Example of main.py running flood analysis (haz_cat) over Cambodia [KHM] (country) for 10 return periods (return_periods) over three exposure categories (exp_cat_list) using hazard classes according to thresholds (class_edges); results summarised at ADM3 level (adm). Do not save intermediate rasters (save_check_raster).

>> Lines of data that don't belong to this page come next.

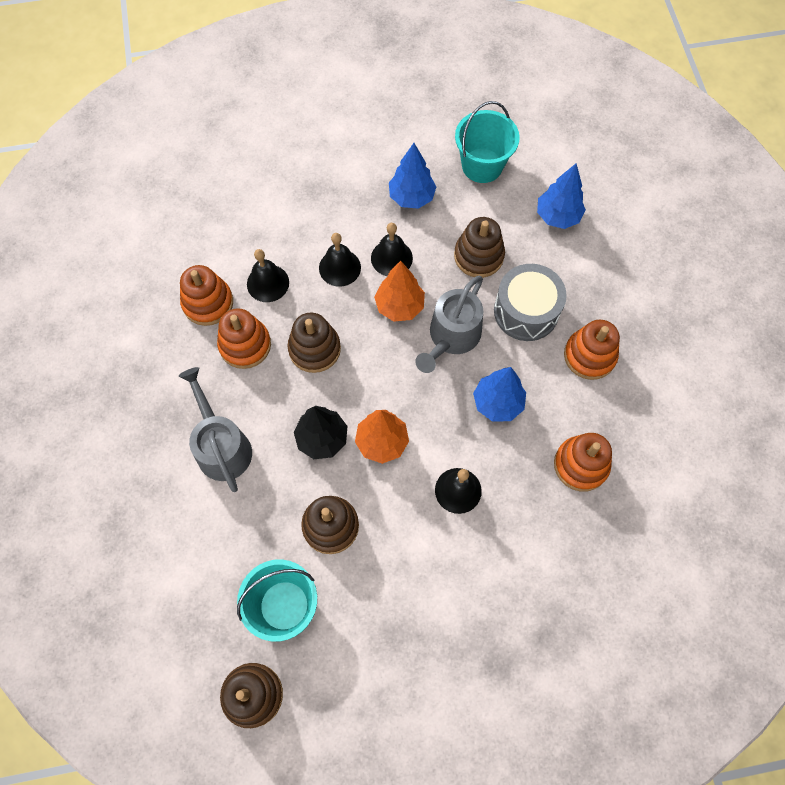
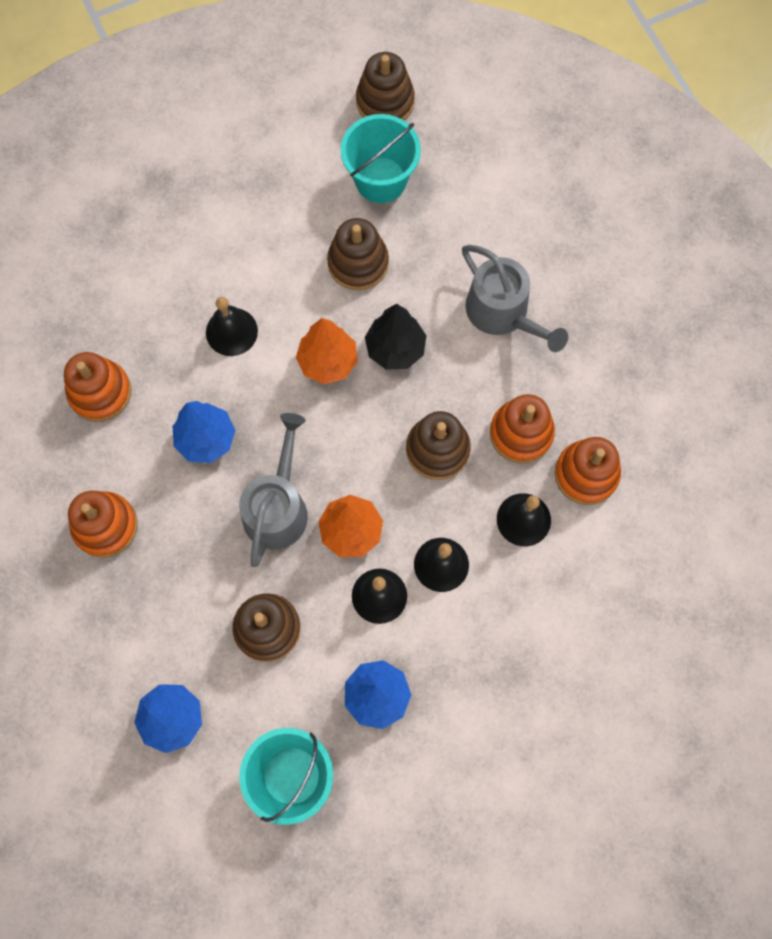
camera: 165 degrees right, 5 degrees up
(526, 311) = (192, 565): grey drum -> none

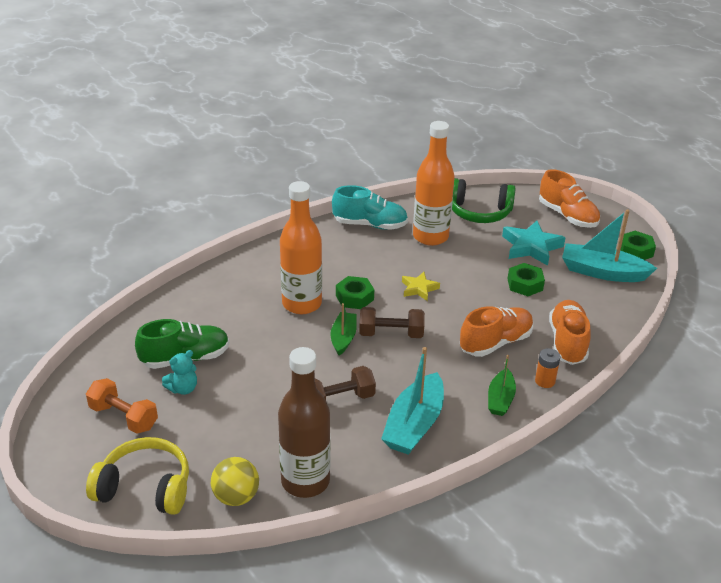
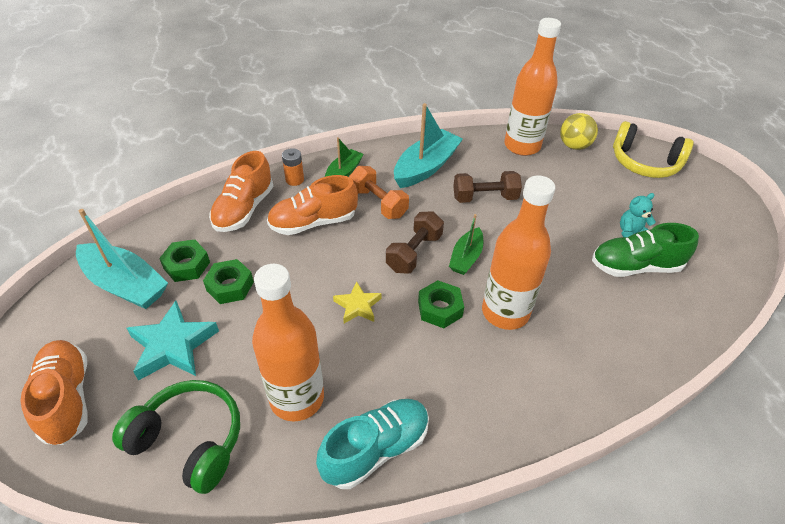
camera: 165 degrees left, 10 degrees up
(123, 417) = (680, 218): orange dumbbell -> orange dumbbell (378, 203)
(305, 481) = (522, 146): brown bottle -> orange bottle
(370, 225) = (376, 449): turquoise shoe -> turquoise shoe turned 120 degrees clockwise
(391, 334) = (414, 253): brown dumbbell -> brown dumbbell turned 75 degrees counterclockwise
(635, 251) = (50, 309): green nut -> green nut (187, 265)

Example for function analysis:

    # Defining the initial parameters
    country            = 'KHM'
    haz_cat            = 'FL'
    return_periods     = [5, 10, 20, 50, 75, 100, 200, 250, 500, 1000]
    min_haz_slider     = 0.05
    exp_cat_list       = ['POP', 'BU', 'AGR']
    exp_nam_list       = ['GHS', 'WSF19', 'ESA20']
    adm                = 'ADM3'
    analysis_app       = 'Function'
    # class_edges        = [0.05, 0.25, 0.50, 1.00, 2.00]
    save_check_raster  = False

Example for class analysis:

    # Defining the initial parameters
    country            = 'KHM'
    haz_cat            = 'FL'
    return_periods     = [5, 10, 20, 50, 75, 100, 200, 250, 500, 1000]
    # min_haz_slider     = 0.05
    exp_cat_list       = ['POP', 'BU', 'AGR']
    exp_nam_list       = ['GHS', 'WSF19', 'ESA20']
    adm                = 'ADM3'
    analysis_app       = 'Classes'
    class_edges        = [0.05, 0.25, 0.50, 1.00, 2.00]
    save_check_raster  = False

Run the analysis with parallel processing#

$ python main.py

The analysis runs on all selected exposed categories, in sequence. It will print a separate message for each iteration. In case of 3 exposure caterories, it will take three iterations to get all results.

$ Running analysis...
$ Finished analysis
$ Running analysis...
$ Finished analysis
$ Running analysis...
$ Finished analysis

Depending on the number of cores, the size and resolution of the data, and power of CPU, the analysis can take from less than a minute to few minutes. E.g. for Bangladesh on a i9-12900KF (16 cores), 64 Gb RAM: below 100 seconds.